YOUR ASSIGNMENT: Whenever a line below holds the word "Departments", count it; please give only the final number.

[Transcribed page contents]

%%

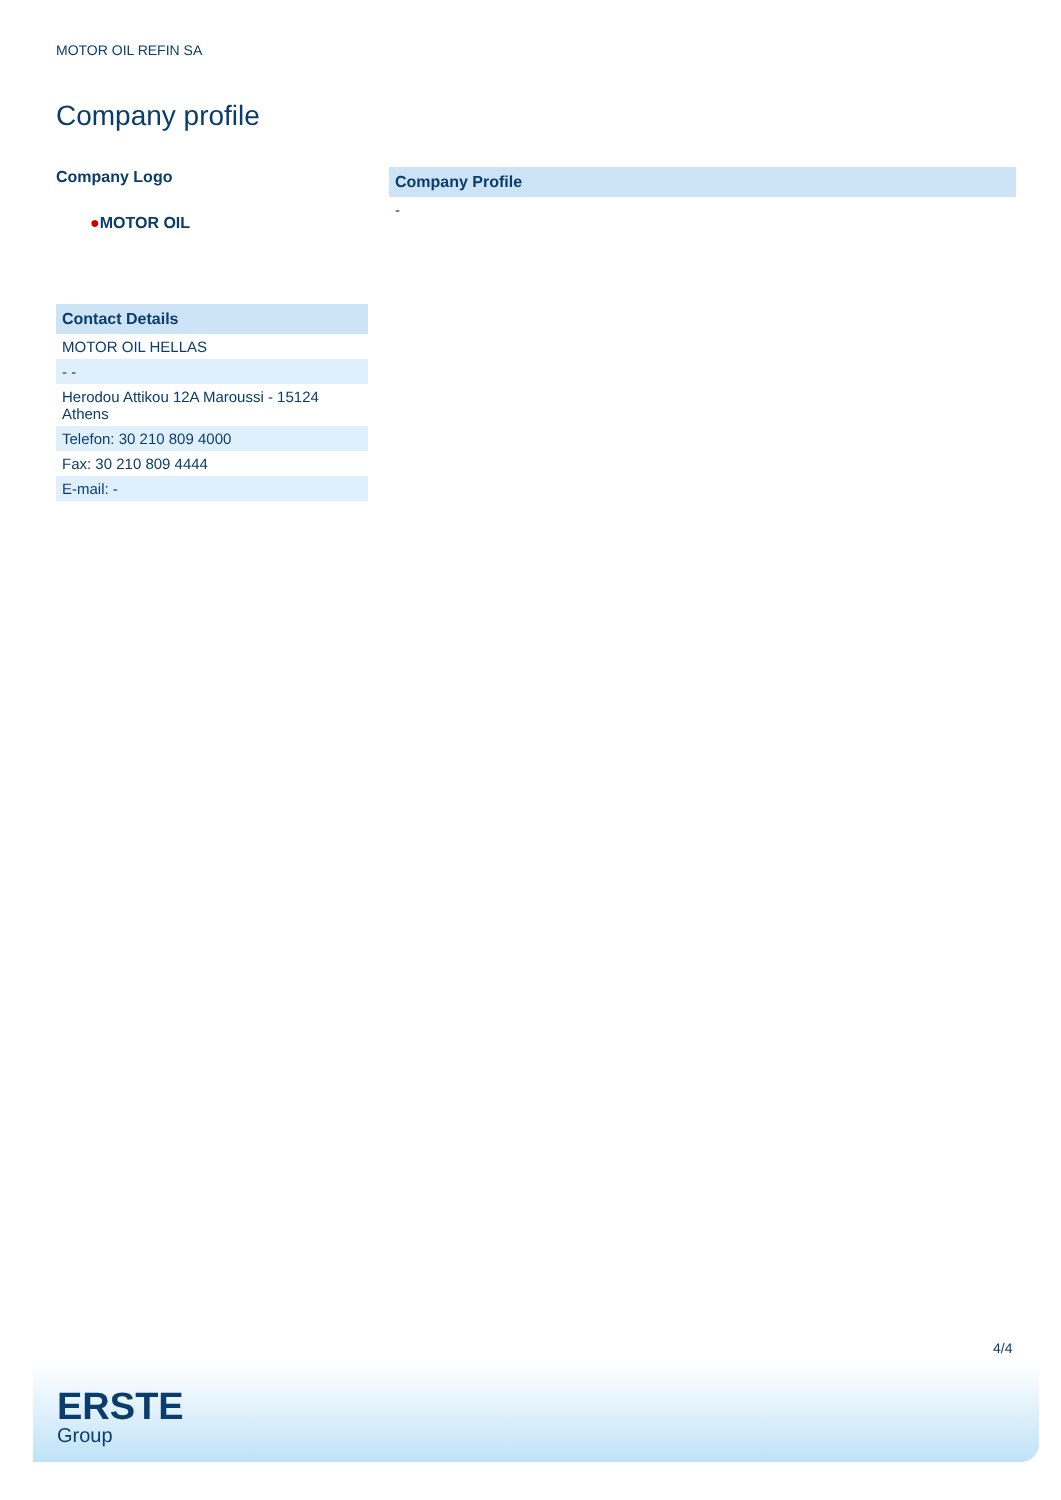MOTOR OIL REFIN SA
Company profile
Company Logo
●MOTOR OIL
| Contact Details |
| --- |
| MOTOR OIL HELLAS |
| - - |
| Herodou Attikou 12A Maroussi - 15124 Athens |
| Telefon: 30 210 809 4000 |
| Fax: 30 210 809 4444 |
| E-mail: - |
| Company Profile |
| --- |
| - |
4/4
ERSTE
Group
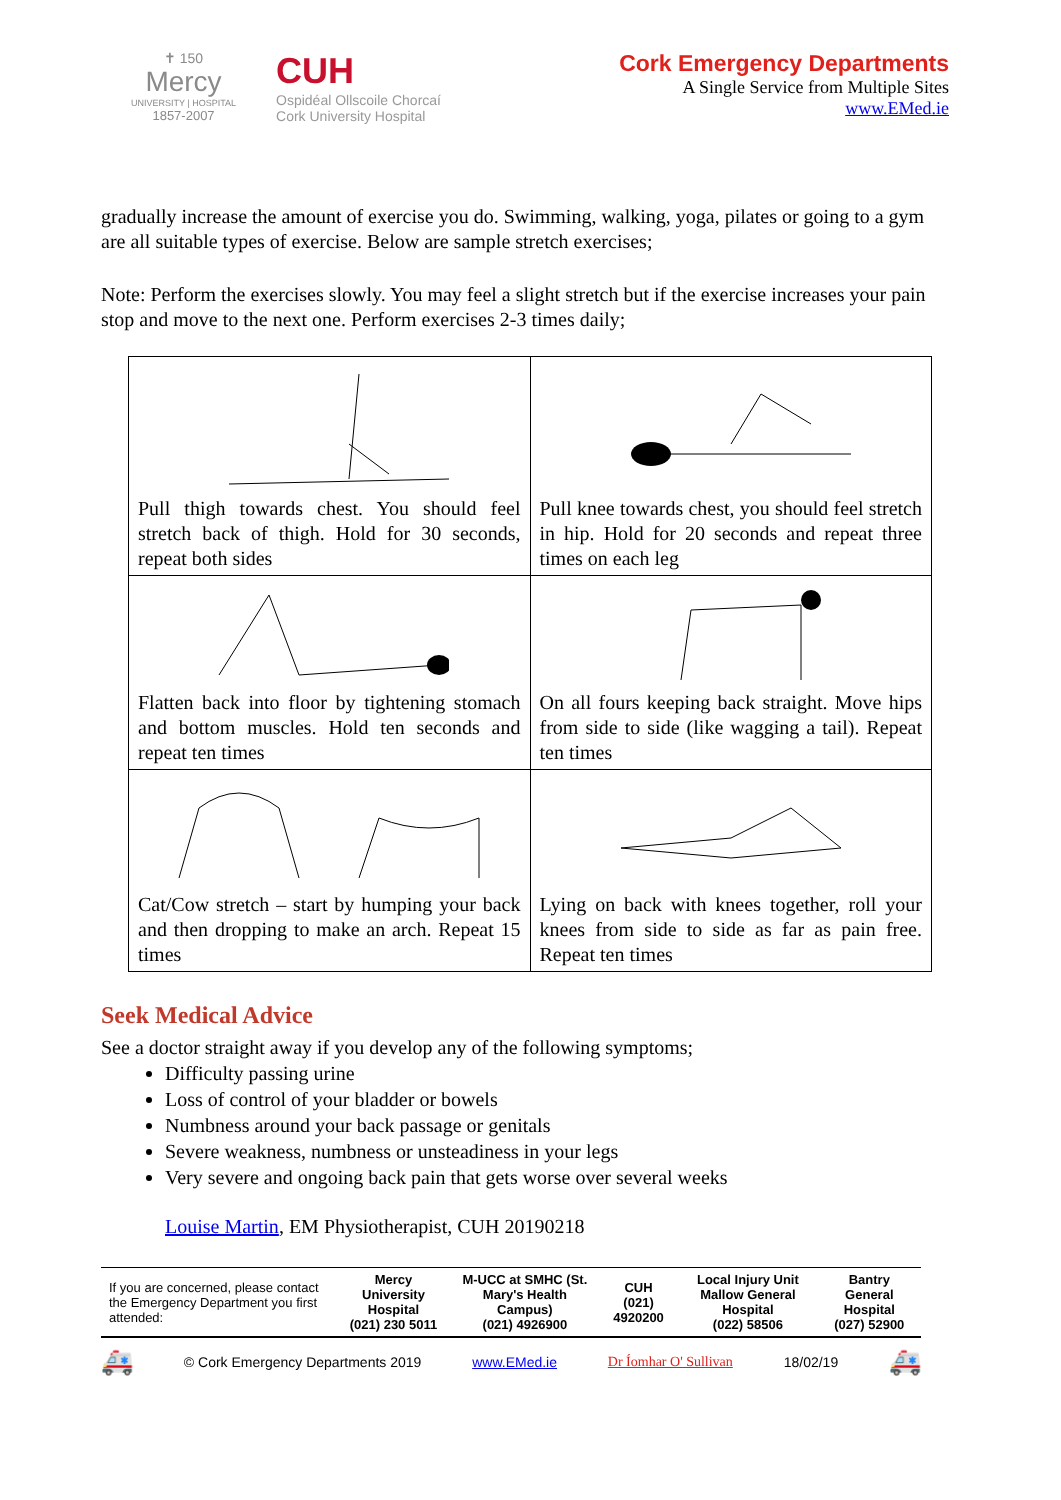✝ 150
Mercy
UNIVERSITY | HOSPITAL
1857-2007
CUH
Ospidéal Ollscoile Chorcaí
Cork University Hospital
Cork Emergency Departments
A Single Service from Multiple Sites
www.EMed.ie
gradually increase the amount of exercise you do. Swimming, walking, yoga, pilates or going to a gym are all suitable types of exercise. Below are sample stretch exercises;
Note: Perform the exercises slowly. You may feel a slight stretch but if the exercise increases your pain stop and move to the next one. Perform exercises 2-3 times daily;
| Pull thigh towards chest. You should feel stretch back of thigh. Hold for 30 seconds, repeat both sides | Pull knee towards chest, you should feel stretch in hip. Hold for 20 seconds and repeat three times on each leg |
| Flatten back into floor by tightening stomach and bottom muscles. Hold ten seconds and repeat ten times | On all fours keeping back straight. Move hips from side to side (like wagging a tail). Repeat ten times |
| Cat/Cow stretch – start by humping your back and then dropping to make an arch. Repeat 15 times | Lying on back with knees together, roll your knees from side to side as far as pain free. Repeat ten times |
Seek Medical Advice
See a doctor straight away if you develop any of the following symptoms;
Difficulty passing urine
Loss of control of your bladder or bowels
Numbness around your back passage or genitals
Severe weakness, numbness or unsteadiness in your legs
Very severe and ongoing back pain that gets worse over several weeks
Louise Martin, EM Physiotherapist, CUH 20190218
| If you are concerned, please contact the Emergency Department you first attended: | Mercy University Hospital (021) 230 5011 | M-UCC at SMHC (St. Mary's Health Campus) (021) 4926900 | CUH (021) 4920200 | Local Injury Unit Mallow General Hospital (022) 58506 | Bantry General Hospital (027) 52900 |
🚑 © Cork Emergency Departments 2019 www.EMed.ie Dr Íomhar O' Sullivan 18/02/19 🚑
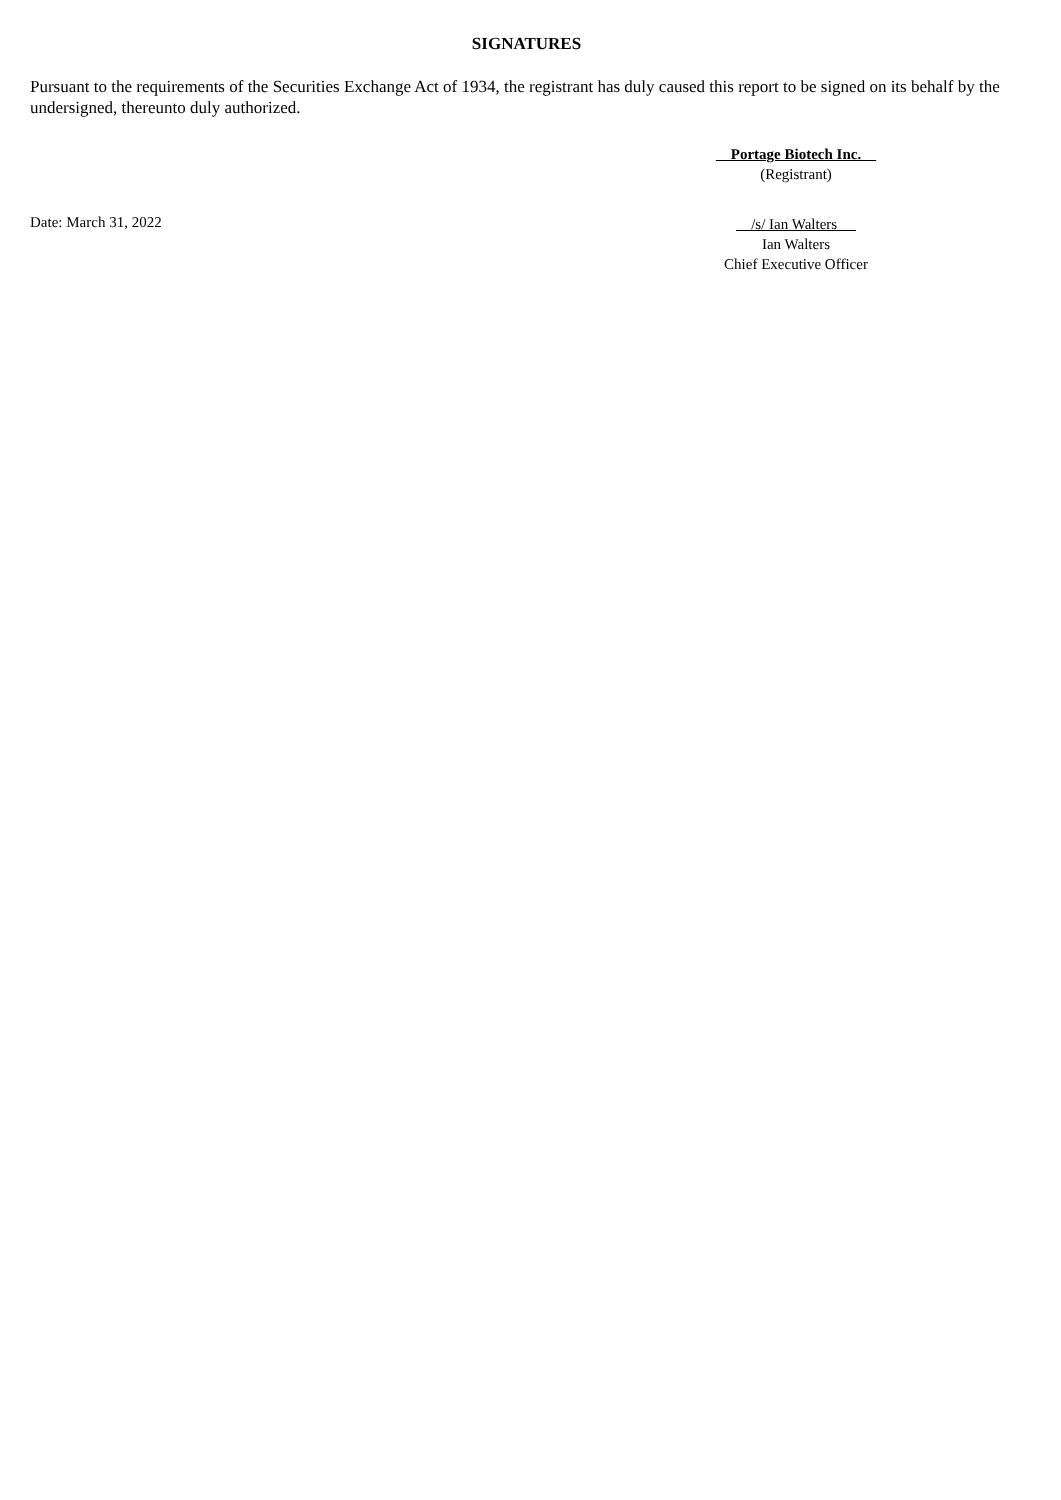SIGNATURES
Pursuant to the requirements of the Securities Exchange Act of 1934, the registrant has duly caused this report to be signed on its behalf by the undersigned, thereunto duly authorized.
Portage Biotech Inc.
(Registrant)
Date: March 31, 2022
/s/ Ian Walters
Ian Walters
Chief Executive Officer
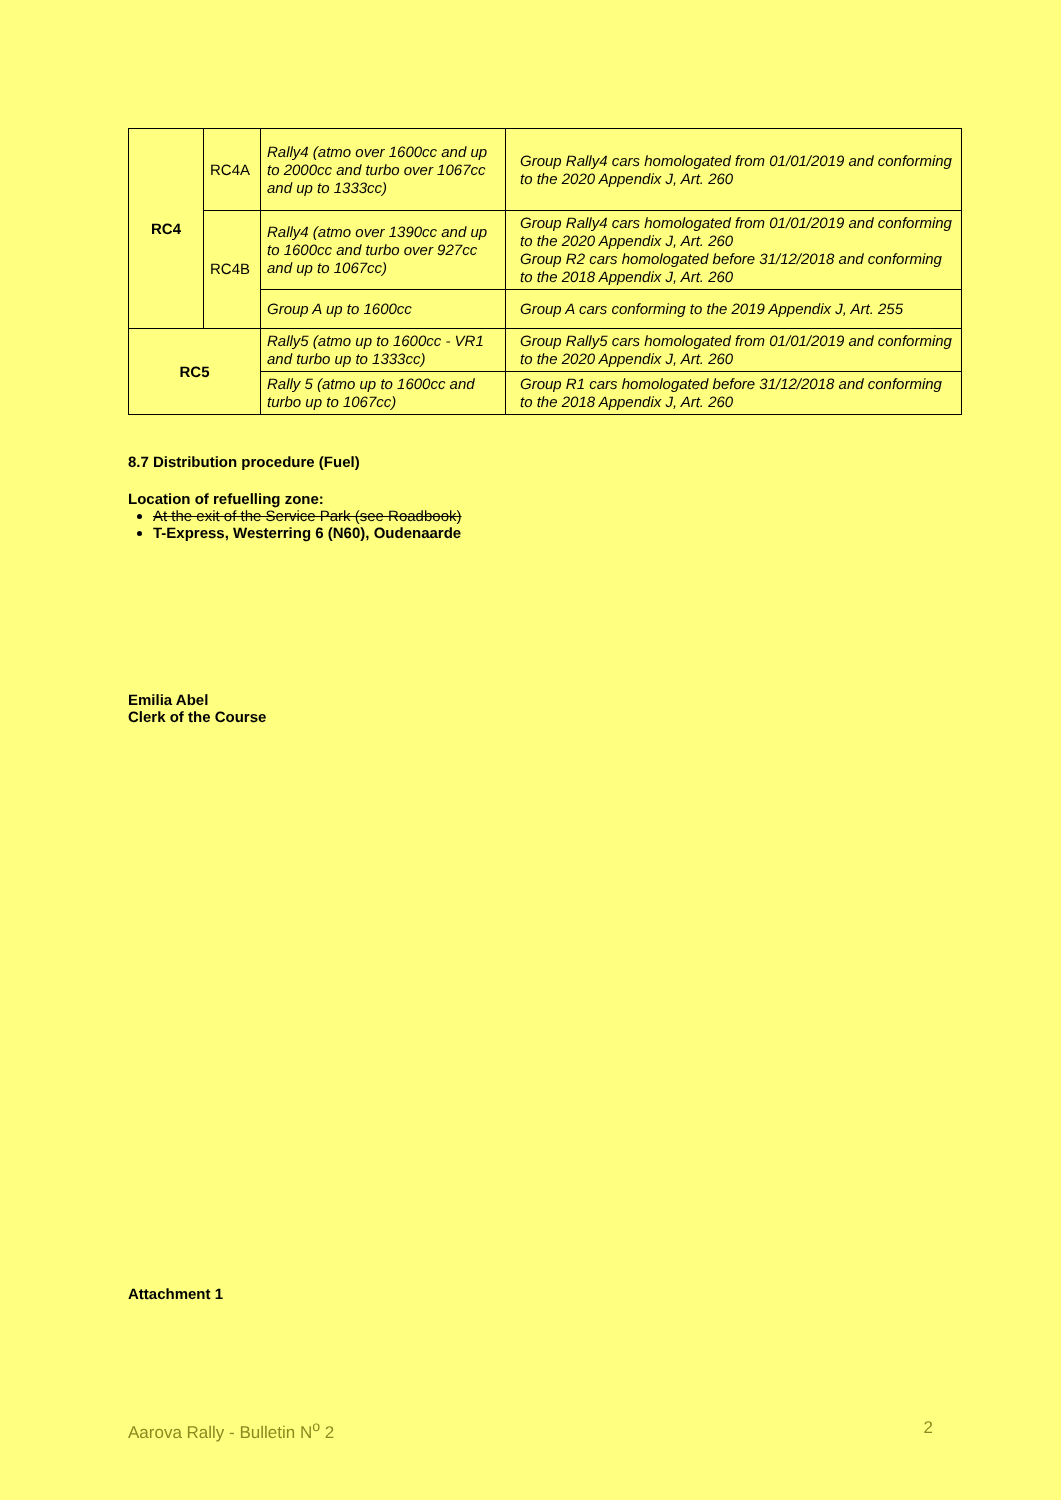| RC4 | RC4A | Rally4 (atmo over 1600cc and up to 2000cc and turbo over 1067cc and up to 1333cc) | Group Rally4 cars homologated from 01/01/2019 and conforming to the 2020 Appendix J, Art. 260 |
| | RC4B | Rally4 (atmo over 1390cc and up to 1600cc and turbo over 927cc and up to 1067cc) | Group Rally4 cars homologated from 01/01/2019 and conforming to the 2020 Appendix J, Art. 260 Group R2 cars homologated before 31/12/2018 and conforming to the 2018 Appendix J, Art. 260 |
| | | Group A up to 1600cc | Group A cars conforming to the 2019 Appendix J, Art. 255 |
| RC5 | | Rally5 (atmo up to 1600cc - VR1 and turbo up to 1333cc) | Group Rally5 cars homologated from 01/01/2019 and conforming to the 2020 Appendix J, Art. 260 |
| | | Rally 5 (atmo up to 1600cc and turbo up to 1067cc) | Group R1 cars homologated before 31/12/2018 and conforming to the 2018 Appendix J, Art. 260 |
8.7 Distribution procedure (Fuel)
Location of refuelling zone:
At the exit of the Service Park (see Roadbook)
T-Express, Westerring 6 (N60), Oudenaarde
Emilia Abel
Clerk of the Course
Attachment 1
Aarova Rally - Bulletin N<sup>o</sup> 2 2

%%

TASK RESPONSE: 2